Regarding profiling of products using unsupervised learning


I have following data with me:

product which takes character values like"abc", “xyz”, etc
Quantity which take numeric values
Amount numeric values
ShipSet count numeric values

I am changing the product to number with as.numeric(product)
then I am performing scale and getting the optimal clusters using silhouette width.
Performing kmeans clusters not giving me good clusters.

how can I improve upon this so that I can have 3 groups of products with high amt/high qty/high shipset, another one with medium and third one with low values?

thanks and regards


Hi @rumsinha,

I don’t think that changing product names to numeric and finding using distance between them for performing clustering is any good simply as it doesn’t makes much sense. Probably you should not include the product in your clustering analysis at all.

If this doesn’t helps. Please give a snapshot and/ or a bit more details of data.



Thanks Saurav,

Based on my reading on clustering and euclidean distance, my understanding was on similar line only. But when not changing the products into numbers and doing the clustering, I will get one with more products and others with very very few like 1/2/10 so I was not able to make much sense out of it. Including the numeric form of the products, 2 clusters will be kind of fine.

I get your explanation and my understanding also on the same line.

Some, dummy data as below:
sampledata.csv (259 Bytes)

volatility is the standard deviation of the booking quantity divided by mean over 2 years of data.

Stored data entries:
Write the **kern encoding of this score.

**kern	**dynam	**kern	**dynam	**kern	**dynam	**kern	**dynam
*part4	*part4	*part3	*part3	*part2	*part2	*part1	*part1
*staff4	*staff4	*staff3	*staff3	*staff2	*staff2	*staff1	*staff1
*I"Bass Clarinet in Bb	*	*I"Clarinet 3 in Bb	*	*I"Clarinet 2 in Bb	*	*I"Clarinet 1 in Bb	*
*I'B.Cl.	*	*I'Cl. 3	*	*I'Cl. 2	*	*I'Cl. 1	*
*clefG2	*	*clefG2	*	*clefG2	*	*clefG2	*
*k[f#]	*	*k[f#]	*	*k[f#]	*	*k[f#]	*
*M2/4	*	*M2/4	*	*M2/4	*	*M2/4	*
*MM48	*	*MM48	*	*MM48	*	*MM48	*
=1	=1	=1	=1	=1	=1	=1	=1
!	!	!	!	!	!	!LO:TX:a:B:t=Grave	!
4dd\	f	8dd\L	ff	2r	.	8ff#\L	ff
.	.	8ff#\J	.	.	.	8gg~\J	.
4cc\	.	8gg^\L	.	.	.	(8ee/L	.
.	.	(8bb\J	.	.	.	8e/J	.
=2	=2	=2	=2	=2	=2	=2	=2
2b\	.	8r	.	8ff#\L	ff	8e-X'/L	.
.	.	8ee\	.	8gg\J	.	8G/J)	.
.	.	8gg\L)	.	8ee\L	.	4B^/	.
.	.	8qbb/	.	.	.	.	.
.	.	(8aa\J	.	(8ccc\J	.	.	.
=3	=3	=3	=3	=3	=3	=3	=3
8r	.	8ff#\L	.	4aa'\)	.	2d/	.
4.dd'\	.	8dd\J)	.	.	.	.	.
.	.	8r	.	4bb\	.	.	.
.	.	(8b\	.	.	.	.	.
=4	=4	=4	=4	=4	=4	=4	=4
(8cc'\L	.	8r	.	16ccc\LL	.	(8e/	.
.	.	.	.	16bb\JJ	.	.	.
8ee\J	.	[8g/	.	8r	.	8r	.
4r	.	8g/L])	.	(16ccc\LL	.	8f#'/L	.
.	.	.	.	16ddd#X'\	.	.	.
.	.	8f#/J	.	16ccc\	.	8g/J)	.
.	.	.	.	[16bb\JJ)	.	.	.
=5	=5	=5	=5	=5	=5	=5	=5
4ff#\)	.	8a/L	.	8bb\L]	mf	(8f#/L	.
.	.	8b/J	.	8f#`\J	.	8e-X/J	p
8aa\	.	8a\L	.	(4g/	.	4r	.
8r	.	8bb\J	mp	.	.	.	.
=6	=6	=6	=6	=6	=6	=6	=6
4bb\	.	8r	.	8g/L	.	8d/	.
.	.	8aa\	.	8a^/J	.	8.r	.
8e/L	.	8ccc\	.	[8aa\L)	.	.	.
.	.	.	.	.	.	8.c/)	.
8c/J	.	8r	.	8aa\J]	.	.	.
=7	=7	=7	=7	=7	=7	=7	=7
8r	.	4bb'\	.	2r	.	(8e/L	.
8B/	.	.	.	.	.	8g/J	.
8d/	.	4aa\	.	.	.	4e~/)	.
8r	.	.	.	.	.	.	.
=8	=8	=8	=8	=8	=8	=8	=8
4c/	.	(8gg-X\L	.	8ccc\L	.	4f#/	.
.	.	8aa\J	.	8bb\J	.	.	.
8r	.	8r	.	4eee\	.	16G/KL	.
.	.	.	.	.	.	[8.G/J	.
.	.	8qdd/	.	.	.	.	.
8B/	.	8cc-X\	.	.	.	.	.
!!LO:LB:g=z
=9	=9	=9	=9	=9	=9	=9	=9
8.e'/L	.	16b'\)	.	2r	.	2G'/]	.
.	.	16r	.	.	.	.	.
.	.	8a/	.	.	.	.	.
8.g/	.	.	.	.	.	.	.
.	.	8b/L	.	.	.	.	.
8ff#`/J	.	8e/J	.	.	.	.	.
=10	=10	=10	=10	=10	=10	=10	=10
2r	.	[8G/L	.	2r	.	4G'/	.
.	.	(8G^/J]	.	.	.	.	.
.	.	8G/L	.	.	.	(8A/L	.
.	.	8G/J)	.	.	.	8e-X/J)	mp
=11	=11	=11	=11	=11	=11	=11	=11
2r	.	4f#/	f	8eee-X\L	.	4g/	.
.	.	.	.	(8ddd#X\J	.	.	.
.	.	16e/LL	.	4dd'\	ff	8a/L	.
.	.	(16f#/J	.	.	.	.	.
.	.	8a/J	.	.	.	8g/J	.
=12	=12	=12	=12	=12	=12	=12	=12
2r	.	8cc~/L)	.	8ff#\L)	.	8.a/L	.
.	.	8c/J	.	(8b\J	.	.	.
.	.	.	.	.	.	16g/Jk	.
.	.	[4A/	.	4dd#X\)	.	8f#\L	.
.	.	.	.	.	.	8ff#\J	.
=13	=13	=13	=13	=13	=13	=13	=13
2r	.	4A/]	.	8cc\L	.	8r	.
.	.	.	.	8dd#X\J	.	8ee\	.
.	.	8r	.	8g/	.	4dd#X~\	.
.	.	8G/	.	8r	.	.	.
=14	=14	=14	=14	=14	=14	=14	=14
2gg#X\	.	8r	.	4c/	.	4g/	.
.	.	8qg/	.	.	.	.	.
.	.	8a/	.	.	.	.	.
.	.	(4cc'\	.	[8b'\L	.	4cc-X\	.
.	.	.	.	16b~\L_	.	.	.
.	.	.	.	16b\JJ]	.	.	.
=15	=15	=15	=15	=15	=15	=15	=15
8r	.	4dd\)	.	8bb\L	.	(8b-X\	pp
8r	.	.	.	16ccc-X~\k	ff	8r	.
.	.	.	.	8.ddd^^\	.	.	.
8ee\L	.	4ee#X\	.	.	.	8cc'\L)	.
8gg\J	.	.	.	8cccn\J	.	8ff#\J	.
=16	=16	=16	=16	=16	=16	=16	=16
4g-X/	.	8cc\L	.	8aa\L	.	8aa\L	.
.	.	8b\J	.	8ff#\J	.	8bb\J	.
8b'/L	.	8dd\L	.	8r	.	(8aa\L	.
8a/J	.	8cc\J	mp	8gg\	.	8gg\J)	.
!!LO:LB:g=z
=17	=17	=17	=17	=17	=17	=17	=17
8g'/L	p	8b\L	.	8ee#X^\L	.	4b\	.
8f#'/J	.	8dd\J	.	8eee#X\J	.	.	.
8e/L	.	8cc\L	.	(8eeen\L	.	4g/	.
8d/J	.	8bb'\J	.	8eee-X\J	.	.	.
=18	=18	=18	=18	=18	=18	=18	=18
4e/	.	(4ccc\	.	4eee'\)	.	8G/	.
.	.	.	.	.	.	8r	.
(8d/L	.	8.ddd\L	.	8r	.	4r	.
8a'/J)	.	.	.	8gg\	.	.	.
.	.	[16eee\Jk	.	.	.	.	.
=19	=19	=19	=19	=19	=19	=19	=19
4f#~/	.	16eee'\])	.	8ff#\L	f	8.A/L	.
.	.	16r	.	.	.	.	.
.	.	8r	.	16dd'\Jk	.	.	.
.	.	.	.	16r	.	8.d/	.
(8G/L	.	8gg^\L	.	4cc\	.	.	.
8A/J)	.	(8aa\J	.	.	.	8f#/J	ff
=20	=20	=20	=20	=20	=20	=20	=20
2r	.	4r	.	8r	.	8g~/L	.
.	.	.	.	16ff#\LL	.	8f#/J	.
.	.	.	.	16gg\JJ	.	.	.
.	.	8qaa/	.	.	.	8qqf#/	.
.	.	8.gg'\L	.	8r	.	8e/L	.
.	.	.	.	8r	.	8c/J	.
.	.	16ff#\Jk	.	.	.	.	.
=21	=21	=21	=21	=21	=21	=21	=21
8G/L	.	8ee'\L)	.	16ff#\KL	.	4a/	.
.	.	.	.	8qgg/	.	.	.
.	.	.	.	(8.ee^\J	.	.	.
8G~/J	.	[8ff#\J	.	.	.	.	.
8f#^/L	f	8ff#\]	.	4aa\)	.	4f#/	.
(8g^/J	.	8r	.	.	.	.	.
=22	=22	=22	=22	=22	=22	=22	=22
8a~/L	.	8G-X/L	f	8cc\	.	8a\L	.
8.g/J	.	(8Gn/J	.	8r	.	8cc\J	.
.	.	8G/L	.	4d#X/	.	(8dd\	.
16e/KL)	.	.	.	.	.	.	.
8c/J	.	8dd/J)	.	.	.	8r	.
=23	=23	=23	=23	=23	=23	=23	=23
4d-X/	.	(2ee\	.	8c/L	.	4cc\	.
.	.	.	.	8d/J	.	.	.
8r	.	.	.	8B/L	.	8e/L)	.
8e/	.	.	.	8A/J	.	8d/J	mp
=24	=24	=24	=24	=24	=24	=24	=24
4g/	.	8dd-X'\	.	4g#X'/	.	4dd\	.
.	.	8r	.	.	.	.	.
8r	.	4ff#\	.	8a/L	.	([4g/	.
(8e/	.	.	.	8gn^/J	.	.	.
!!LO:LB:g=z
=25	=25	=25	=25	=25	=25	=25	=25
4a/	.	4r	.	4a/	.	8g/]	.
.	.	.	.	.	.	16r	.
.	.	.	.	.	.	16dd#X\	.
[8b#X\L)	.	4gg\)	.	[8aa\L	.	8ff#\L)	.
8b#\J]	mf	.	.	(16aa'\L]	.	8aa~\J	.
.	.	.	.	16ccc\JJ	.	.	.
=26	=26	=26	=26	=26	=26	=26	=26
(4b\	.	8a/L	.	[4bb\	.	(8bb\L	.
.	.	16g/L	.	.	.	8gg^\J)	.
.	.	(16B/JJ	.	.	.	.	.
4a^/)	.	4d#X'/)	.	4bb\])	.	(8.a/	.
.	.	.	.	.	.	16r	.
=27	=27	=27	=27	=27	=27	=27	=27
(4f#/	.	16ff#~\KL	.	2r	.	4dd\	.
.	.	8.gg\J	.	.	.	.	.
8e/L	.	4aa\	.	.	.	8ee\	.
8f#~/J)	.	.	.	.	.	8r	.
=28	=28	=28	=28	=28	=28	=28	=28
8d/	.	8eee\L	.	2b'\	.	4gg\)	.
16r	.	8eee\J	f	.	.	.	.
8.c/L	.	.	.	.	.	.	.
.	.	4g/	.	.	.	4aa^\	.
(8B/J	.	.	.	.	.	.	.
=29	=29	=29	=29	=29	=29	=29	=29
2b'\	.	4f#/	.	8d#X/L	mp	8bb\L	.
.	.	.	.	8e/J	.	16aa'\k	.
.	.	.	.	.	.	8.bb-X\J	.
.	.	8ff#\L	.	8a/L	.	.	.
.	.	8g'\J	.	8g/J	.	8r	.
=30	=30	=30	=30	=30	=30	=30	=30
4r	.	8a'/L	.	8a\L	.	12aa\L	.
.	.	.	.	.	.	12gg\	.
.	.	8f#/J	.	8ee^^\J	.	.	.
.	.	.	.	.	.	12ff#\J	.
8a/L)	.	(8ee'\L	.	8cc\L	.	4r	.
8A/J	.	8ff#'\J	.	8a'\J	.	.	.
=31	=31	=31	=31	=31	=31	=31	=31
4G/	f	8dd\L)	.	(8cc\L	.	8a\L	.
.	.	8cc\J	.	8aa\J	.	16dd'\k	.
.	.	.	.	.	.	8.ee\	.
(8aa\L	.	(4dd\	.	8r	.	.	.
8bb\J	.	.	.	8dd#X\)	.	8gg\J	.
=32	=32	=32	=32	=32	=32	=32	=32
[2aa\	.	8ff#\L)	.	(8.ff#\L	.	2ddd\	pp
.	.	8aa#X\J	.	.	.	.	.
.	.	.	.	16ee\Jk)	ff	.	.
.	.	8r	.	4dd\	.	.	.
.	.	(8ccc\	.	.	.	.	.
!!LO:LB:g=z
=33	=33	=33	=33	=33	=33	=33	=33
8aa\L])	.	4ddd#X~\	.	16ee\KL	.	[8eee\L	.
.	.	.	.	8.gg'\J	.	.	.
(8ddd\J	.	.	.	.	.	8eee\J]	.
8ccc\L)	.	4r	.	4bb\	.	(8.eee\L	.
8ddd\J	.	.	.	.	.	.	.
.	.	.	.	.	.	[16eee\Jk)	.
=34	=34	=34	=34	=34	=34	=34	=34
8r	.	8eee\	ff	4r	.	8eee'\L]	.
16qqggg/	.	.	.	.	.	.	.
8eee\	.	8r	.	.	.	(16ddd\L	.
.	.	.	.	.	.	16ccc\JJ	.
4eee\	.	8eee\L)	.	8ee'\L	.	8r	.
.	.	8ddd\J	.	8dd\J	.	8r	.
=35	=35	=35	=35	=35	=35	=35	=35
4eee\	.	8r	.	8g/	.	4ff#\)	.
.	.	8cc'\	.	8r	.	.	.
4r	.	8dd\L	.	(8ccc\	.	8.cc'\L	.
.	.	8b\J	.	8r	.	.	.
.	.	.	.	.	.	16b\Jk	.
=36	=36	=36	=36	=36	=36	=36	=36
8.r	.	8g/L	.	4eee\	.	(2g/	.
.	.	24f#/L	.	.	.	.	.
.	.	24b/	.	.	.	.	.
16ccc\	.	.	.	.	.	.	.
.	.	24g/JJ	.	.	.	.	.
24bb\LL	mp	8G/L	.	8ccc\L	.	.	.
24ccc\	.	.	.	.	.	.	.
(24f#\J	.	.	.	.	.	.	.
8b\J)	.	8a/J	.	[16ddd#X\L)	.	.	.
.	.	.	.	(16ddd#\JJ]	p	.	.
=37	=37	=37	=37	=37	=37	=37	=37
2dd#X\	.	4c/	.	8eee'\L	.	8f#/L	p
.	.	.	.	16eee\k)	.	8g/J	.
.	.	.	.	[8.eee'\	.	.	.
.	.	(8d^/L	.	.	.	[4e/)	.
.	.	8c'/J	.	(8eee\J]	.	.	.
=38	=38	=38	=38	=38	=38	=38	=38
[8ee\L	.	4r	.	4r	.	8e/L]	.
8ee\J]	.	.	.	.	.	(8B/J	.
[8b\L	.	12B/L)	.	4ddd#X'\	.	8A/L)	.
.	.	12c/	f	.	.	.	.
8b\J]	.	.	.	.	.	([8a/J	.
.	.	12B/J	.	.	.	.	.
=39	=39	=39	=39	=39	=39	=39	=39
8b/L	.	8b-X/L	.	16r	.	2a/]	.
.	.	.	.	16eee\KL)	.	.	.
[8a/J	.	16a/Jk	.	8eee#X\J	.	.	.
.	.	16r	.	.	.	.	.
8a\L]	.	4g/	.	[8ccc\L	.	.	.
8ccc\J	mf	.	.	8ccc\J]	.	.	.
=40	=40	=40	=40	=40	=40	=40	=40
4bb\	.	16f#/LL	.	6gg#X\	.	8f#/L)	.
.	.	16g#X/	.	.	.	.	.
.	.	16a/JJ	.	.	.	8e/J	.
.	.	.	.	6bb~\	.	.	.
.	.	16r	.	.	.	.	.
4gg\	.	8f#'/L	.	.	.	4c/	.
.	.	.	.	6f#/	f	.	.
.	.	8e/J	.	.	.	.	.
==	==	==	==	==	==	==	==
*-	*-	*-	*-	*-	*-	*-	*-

What to produce:
Carry on the forum thread on product clustering, starting right after its final sentence. The stored data entries are separate material and not part of the forum thread on product clustering.

Exercise output:
my need is to segment the clusters quarterly basis and see if any patterns exist across the 4 quarters to take any decision as which products to give priority for manufacturing.

all feedback and suggestions welcome.

Thanks and Regards


Hey @rumsinha

I have had a look at the data and I’ll still not go changing the product names to numeric and using them in clustering.

Although, I might be able to suggest you something which might help you in getting good/ equal no. of objects in every cluster. I see that the BookingQty as well as BookingAmt shows high variation which might be leading to this problem. Probably use of scaling and or normalizing and or capping of these variables will produce good results.

This will most surely help you but if it doesn’t then probably an alternate strategy will be to look at different proximity functions which might be more suited in this situation.



Thank you… I was doing the normalization using scale function from R. Let me read around proximity functions and try out.

This discussion was very helpful.